Europe’s data protection supervisor predicts trouble abroad and at home for U.S. AI companies that run afoul of GDPR.
Europe’s data watchdog, Wojciech Wiewiórowski, predicts a sour predicament for United States-based artificial intelligence (AI) companies currently being investigated for alleged General Data Protection Regulation (GDPR) violations.
During a recent interview, Wiewiórowski told the MIT Technology Review that the fast pace of development in the AI space means data protection regulators should be prepared for another scandal, invoking the Cambridge Analytica situation for reference.
Wiewiórowski’s comments come after a tumultuous week for leading AI outfit OpenAI, creator of the massively popular GPT suite of products and services. The company’s suite of GPT services has been outright banned in Italy pending further information about its intent and ability to comply with GDPR, with similar actions pending in Ireland, France and Germany.
According to the European Union data watchdog, OpenAI currently finds itself between a European rock and a U.S. hard place, legally speaking. As regulators in the EU look to crack down, U.S. lawmakers could be eyeing the European prescription as a possible local template. Said Wiewiórowski in the MIT Technology Review interview:
“The European approach is connected with the purpose for which you use the data. So when you change the purpose for which the data is used, and especially if you do it against the information that you provide people with, you are in breach of law.”
Under this premise, for example, OpenAI could find itself unable to deploy and operate models such as GPT-3.5 and GPT-4 due to how they are designed and trained. GDPR law requires that citizens in the EU be given the ability to opt out of data collection and, in the event a system outputs erroneous data, to have those errors corrected.

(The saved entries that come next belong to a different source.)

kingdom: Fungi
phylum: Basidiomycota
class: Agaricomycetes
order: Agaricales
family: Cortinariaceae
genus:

However, some experts believe it will be next to impossible for developers to bring GPT and similar large language models (LLMs) in line with GDPR. One reason for this is that the data they’re trained on is often conflated, thus making individual data points inseparable from one another.
Wiewiórowski’s assessment, per the Technology Review article, is that this represents something like a worst-case scenario for companies such as OpenAI that allegedly rushed to deployment without a public plan to address privacy issues such as those regulated by GDPR.
Citing a “big player” in the tech market, the data watchdog quipped that “the definition of hell is European legislation with American enforcement.”
Related: OpenAI’s CTO says government regulators should be ‘very involved’ in regulating AI
OpenAI faces various official inquiries in Europe with deadlines approaching — April 30 in Italy, June 11 in Germany — and it remains unclear how the company intends to approach regulators’ privacy concerns.
Once again caught in the middle are those using products and services built on the back of the GPT API and other LLMs who, at this time, can’t be sure how much longer those models will be legally available.
An outright ban under GDPR could have devastating consequences for Europeans using LLMs to power their businesses and individual projects, especially in the fintech market, where cryptocurrency exchanges, analysts and traders have embraced the new technology.
And, in the U.S., where many of the most dominant cryptocurrency and blockchain companies are headquartered, a similar ban could be a massive blow to the financial sector.
As recently as April 25, analysts at financial services company JPMorgan Chase were saying that at least half of the gains in the S&P 500 index this year have been driven by ChatGPT.
If the U.S. takes up the European mantle and institutes privacy regulations in line with GDPR, both the traditional and cryptocurrency trading markets could face massive disruption.